Really, Larissa. Please …

“I was sitting by the ocean this morning and wondering what the rest of my life looks like now that football is over. And I realized that, for some reason, I’d assumed that I was on my own now. That just because I’m an adult by every indicator meant that no one cares. But that’s not true.”

I press my thumb on Judy’s name.

“I would like to go on record and say that, while many of us here remember to support children—myself included, there are many adults who need support too. And when a Care is passed our way, we need to … scoop it up and do our part.”

My voice breaks again, and I kick myself.

I slide my hands down my pants, my heart thundering in my chest.

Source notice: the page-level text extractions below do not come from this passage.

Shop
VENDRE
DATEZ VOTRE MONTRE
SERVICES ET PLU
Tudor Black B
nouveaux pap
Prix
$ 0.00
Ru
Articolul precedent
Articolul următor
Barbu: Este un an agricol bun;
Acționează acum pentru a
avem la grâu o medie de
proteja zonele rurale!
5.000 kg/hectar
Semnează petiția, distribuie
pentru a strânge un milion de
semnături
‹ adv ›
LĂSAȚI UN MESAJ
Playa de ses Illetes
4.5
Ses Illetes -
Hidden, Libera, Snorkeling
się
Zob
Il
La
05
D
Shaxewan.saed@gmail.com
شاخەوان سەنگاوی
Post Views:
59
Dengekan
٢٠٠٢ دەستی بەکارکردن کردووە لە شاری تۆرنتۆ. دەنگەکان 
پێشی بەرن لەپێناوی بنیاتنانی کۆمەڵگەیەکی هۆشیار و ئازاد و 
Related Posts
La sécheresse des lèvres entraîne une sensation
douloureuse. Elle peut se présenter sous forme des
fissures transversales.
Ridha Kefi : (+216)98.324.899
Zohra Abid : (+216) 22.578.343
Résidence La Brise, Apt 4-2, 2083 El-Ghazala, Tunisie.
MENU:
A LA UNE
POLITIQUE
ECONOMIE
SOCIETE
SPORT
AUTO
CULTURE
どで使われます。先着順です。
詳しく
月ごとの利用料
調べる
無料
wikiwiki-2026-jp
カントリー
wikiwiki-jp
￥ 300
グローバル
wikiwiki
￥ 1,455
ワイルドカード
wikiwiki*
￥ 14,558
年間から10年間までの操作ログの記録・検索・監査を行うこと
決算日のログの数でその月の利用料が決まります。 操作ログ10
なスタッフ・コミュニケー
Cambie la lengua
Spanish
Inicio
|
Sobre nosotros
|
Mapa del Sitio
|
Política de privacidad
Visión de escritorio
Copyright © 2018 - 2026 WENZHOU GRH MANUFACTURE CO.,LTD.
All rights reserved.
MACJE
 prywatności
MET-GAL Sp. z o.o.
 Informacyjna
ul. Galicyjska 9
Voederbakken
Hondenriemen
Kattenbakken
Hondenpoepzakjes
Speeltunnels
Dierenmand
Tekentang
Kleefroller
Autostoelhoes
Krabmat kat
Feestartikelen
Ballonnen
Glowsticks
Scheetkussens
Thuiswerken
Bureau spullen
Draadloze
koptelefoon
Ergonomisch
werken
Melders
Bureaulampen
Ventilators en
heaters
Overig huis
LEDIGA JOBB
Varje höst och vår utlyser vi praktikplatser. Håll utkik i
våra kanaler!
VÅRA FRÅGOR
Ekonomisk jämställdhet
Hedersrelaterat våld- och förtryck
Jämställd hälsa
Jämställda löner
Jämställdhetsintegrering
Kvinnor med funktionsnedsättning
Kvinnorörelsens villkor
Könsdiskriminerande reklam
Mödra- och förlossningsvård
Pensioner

“So, in addition to the many families and coaches that helped raise me, I’d like to thank the handful of people who helped teach this young man about family and love recently.” I smile sadly. “They welcomed me into their homes and their lives and showed me what it was like to truly be accepted, flaws and traumas and all. Not because someone told them they had to or because I can catch a ball reasonably well … most of the time.”

The crowd chuckles again, making me smile.

“But they chose to … maybe love me,” I say, having to bow my head to make my throat stop constricting so hard. I clear my throat. “So, to my new grandma Judy, thank you. Your love means more to me than you’ll ever know.”

I look up into the crowd to find her.

“And to a family that will probably never speak to me again, but will forever be … a part …”

I lean forward as if that will help me see better.

What the …?

Judy sits on the end in her blue and white dress. She gives me a bright smile and points to her right.

Sitting next to her is, I think, Larissa’s aunt, Siggy.

My gaze keeps moving down the line.

Boone waves when my eyes land on him.

Then sits Bellamy. She gives me the biggest, silliest wink.

And then, next to her, with tears streaming down her face, is Larissa.

My body lunges to the side before I catch myself.

“Where is your phone?” I ask before I can stop myself.

The crowd laughs.

She holds her hands out like she doesn’t know.

Blood pumps through my veins and, while I’m incredibly thankful to the Landrys for being here, I want nothing more than to not be.

I fiddle with the paper, not able to take my eyes off Riss.

“I …” I laugh and look into the crowd.

And for the first time ever, there are people here … for me. With me.

Whatever I thought it might feel like to look into a crowd and see someone there for you—I had no fucking clue, but it’s better. It’s so much better.